Below this line is a listing that includes pictures. Copy exactly, and only, the lines from the one containing "在も数名いらっしゃいますが" through the one containing "by macabrismix.com.pl *****"; the pictures do not go in the copy.
*** Opening of DATA IN THIS EXERCISE ***
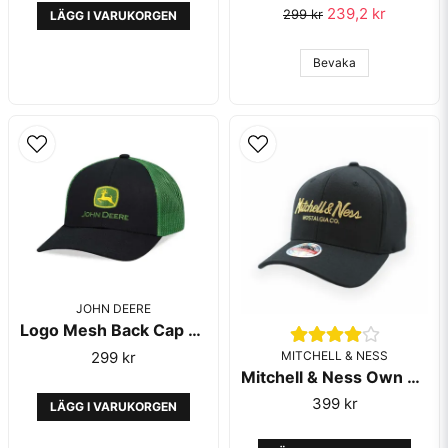
239,2 kr
299 kr
LÄGG I VARUKORGEN
Bevaka
JOHN DEERE
Logo Mesh Back Cap Green/Black Cap - John Deere
MITCHELL & NESS
299 kr
Mitchell & Ness Own Brand Pinscript Black Gold Red Classic
399 kr
LÄGG I VARUKORGEN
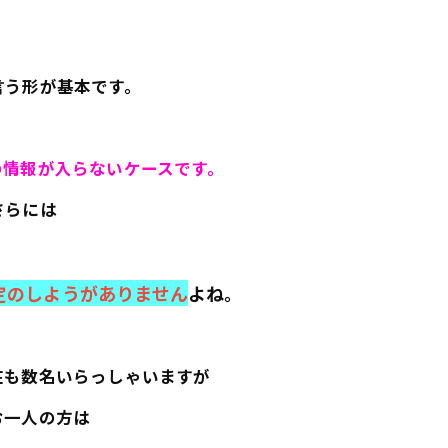
言う形が基本です。
の情報が入らないケースです。
さらには
・
定のしようがありません
よね。
在も数名いらっしゃいますが
お一人の方は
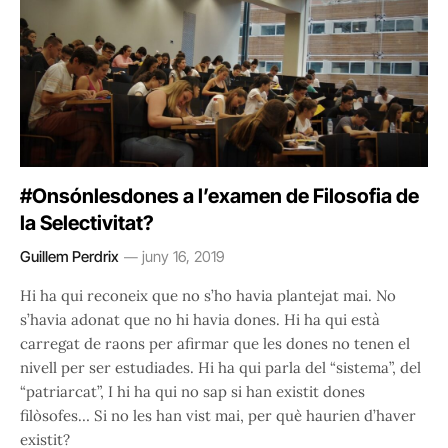
#Onsónlesdones a l’examen de Filosofia de
la Selectivitat?
Guillem Perdrix
juny 16, 2019
Hi ha qui reconeix que no s’ho havia plantejat mai. No
s’havia adonat que no hi havia dones. Hi ha qui està
carregat de raons per afirmar que les dones no tenen el
nivell per ser estudiades. Hi ha qui parla del “sistema”, del
“patriarcat”, I hi ha qui no sap si han existit dones
filòsofes… Si no les han vist mai, per què haurien d’haver
existit?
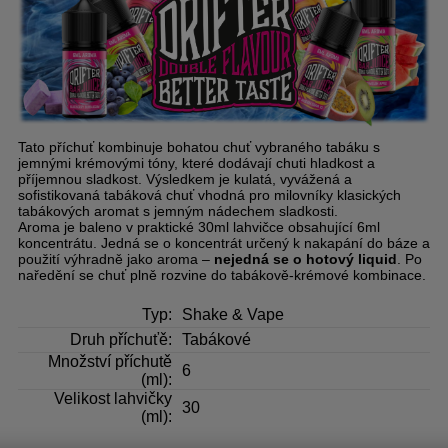
Tato příchuť kombinuje bohatou chuť vybraného tabáku s
jemnými krémovými tóny, které dodávají chuti hladkost a
příjemnou sladkost. Výsledkem je kulatá, vyvážená a
sofistikovaná tabáková chuť vhodná pro milovníky klasických
tabákových aromat s jemným nádechem sladkosti.
Aroma je baleno v praktické 30ml lahvičce obsahující 6ml
koncentrátu. Jedná se o koncentrát určený k nakapání do báze a
použití výhradně jako aroma –
nejedná se o hotový liquid
. Po
naředění se chuť plně rozvine do tabákově‑krémové kombinace.
Typ:
Shake & Vape
Druh příchuťě:
Tabákové
Množství příchutě
6
(ml):
Velikost lahvičky
30
(ml):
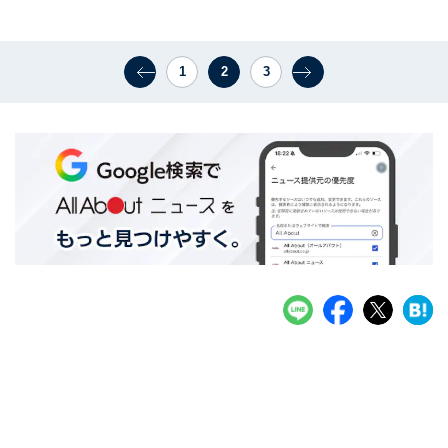
1
2
3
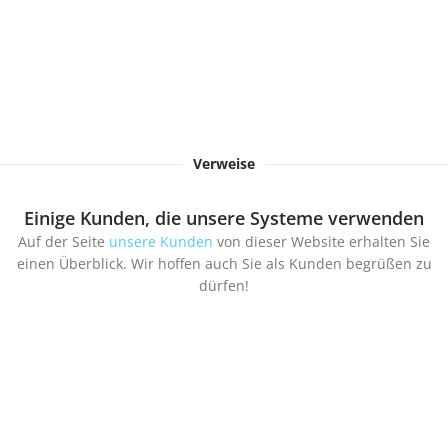
Verweise
Einige Kunden, die unsere Systeme verwenden
Auf der Seite
unsere Kunden
von dieser Website erhalten Sie
einen Überblick. Wir hoffen auch Sie als Kunden begrüßen zu
dürfen!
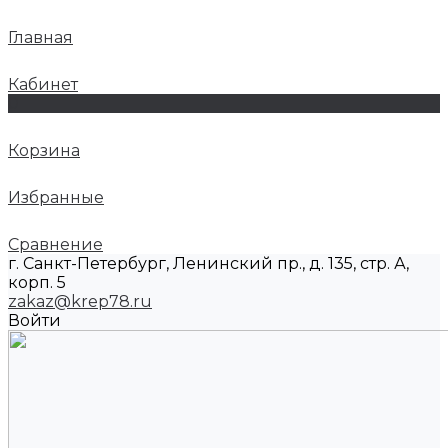
Главная
Кабинет
0
Корзина
Избранные
Сравнение
г. Санкт-Петербург, Ленинский пр., д. 135, стр. А,
корп. 5
zakaz@krep78.ru
Войти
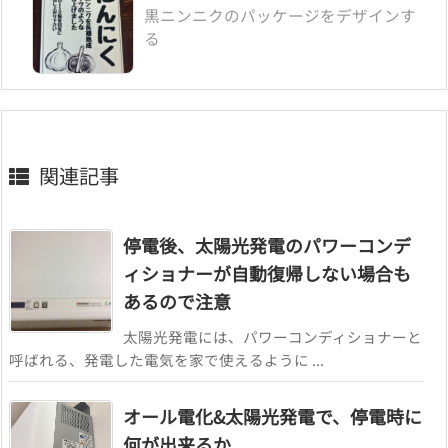
黒ニンニクのパッケージをデザインす
る
関連記事
停電後、太陽光発電のパワーコンデ
ィショナーが自動復帰しない場合も
あるので注意
太陽光発電には、パワーコンディショナーと
呼ばれる、発電した電気を家で使えるように ...
オール電化&太陽光発電で、停電時に
何が出来るか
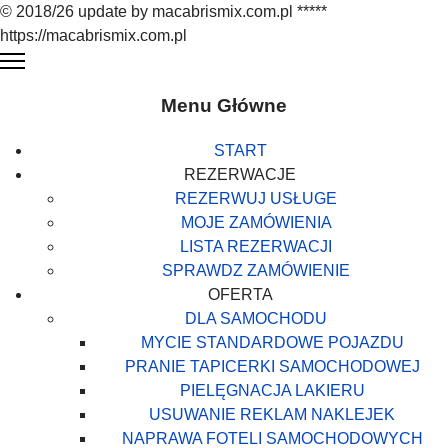
© 2018/26 update by macabrismix.com.pl *****
https://macabrismix.com.pl
Menu Główne
START
REZERWACJE
REZERWUJ USŁUGE
MOJE ZAMÓWIENIA
LISTA REZERWACJI
SPRAWDZ ZAMÓWIENIE
OFERTA
DLA SAMOCHODU
MYCIE STANDARDOWE POJAZDU
PRANIE TAPICERKI SAMOCHODOWEJ
PIELĘGNACJA LAKIERU
USUWANIE REKLAM NAKLEJEK
NAPRAWA FOTELI SAMOCHODOWYCH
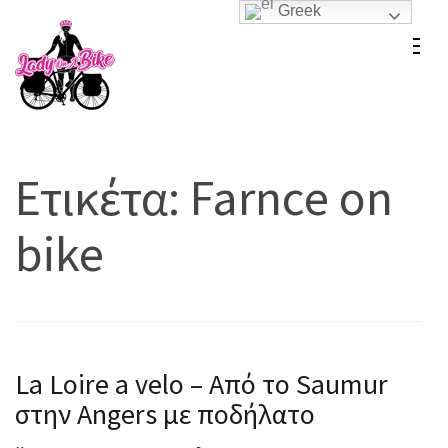
Greek
Skip
to
Lady On A Bike
content
(Press
Enter)
Ετικέτα:
Farnce on
bike
La Loire a velo – Από το Saumur
στην Angers με ποδήλατο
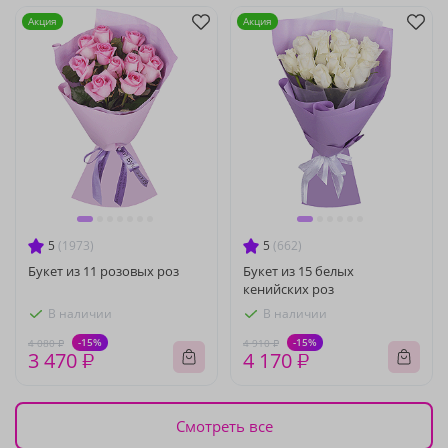
Акция
Акция
5
(1973)
5
(662)
Букет из 11 розовых роз
Букет из 15 белых
кенийских роз
В наличии
В наличии
-15%
-15%
4 080 ₽
4 910 ₽
3 470 ₽
4 170 ₽
Смотреть все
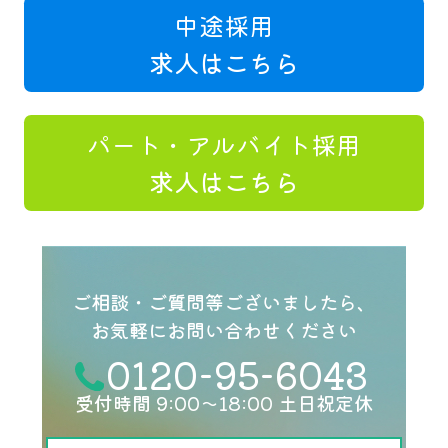
中途採用
求人はこちら
パート・アルバイト採用
求人はこちら
ご相談・ご質問等ございましたら、
お気軽にお問い合わせください
0120-95-6043
受付時間 9:00〜18:00 土日祝定休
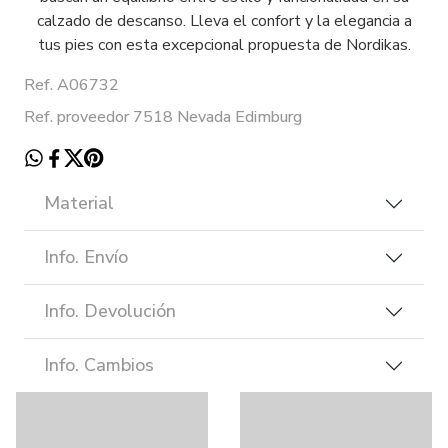
calzado de descanso. Lleva el confort y la elegancia a
tus pies con esta excepcional propuesta de Nordikas.
Ref. A06732
Ref. proveedor 7518 Nevada Edimburg
Material
Info. Envío
Info. Devolución
Info. Cambios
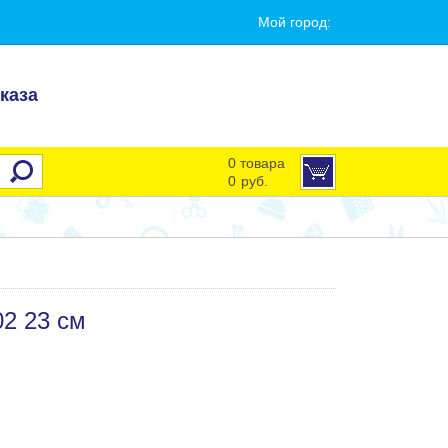
Мой город:
каза
0 товара
0
руб.
02 23 см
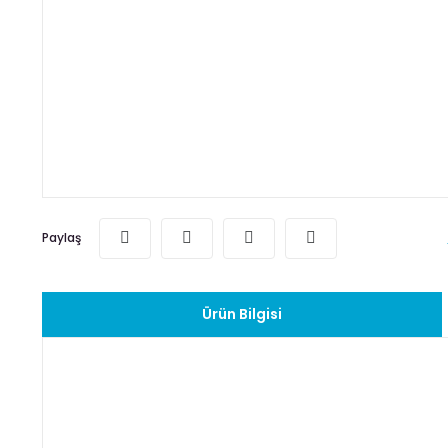
Paylaş
Ürün Bilgisi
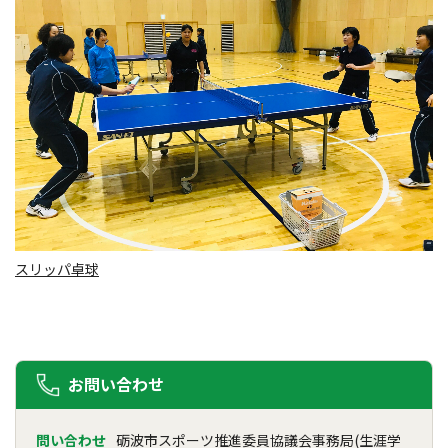
スリッパ卓球
お問い合わせ
問い合わせ
砺波市スポーツ推進委員協議会事務局(生涯学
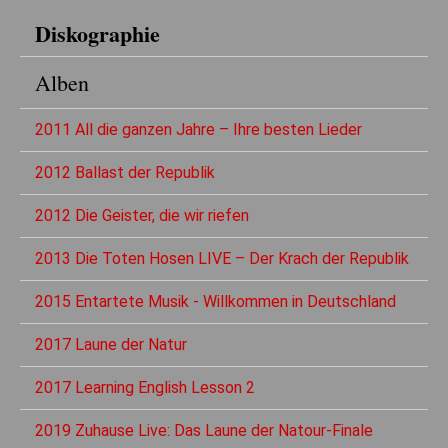
Diskographie
Alben
2011 All die ganzen Jahre – Ihre besten Lieder
2012 Ballast der Republik
2012 Die Geister, die wir riefen
2013 Die Toten Hosen LIVE – Der Krach der Republik
2015 Entartete Musik - Willkommen in Deutschland
2017 Laune der Natur
2017 Learning English Lesson 2
2019 Zuhause Live: Das Laune der Natour-Finale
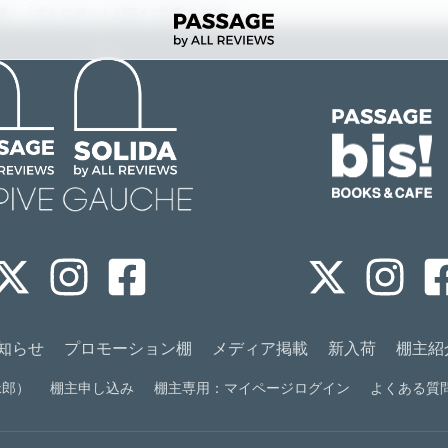
対談：「本とロボットが拓く"共感”の未来」
知らせ
プロモーション棚
メディア掲載
新入荷
棚主紹
緑郎）
棚主申し込み
棚主専用：マイページログイン
よくある質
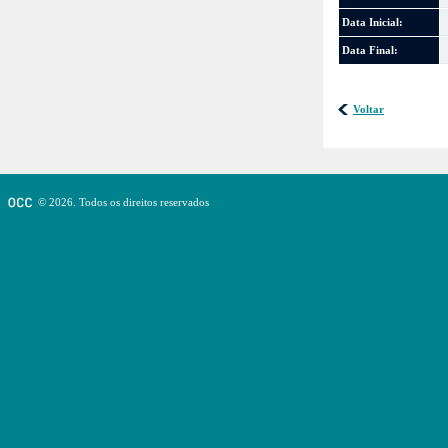
Data Inicial:
Data Final:
Voltar
© 2026. Todos os direitos reservados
*** Close of DATA IN THIS EXERCISE ***
TASK SOLUTION:
在も数名いらっしゃいますが
お一人の方は
#Onsónlesdones a l’examen de Filosofia de
la Selectivitat?
Guillem Perdrix
juny 16, 2019
Hi ha qui reconeix que no s’ho havia plantejat mai. No
s’havia adonat que no hi havia dones. Hi ha qui està
carregat de raons per afirmar que les dones no tenen el
nivell per ser estudiades. Hi ha qui parla del “sistema”, del
“patriarcat”, I hi ha qui no sap si han existit dones
filòsofes… Si no les han vist mai, per què haurien d’haver
existit?
Tato příchuť kombinuje bohatou chuť vybraného tabáku s
jemnými krémovými tóny, které dodávají chuti hladkost a
příjemnou sladkost. Výsledkem je kulatá, vyvážená a
sofistikovaná tabáková chuť vhodná pro milovníky klasických
tabákových aromat s jemným nádechem sladkosti.
Aroma je baleno v praktické 30ml lahvičce obsahující 6ml
koncentrátu. Jedná se o koncentrát určený k nakapání do báze a
použití výhradně jako aroma –
nejedná se o hotový liquid
. Po
naředění se chuť plně rozvine do tabákově‑krémové kombinace.
Typ:
Shake & Vape
Druh příchuťě:
Tabákové
Množství příchutě
6
(ml):
Velikost lahvičky
30
(ml):
1
2
3
Verweise
Einige Kunden, die unsere Systeme verwenden
Auf der Seite
unsere Kunden
von dieser Website erhalten Sie
einen Überblick. Wir hoffen auch Sie als Kunden begrüßen zu
dürfen!
Главная
Кабинет
0
Корзина
Избранные
Сравнение
г. Санкт-Петербург, Ленинский пр., д. 135, стр. А,
корп. 5
zakaz@krep78.ru
Войти
黒ニンニクのパッケージをデザインす
る
関連記事
停電後、太陽光発電のパワーコンデ
ィショナーが自動復帰しない場合も
あるので注意
太陽光発電には、パワーコンディショナーと
呼ばれる、発電した電気を家で使えるように ...
オール電化&太陽光発電で、停電時に
何が出来るか
© 2018/26 update by macabrismix.com.pl *****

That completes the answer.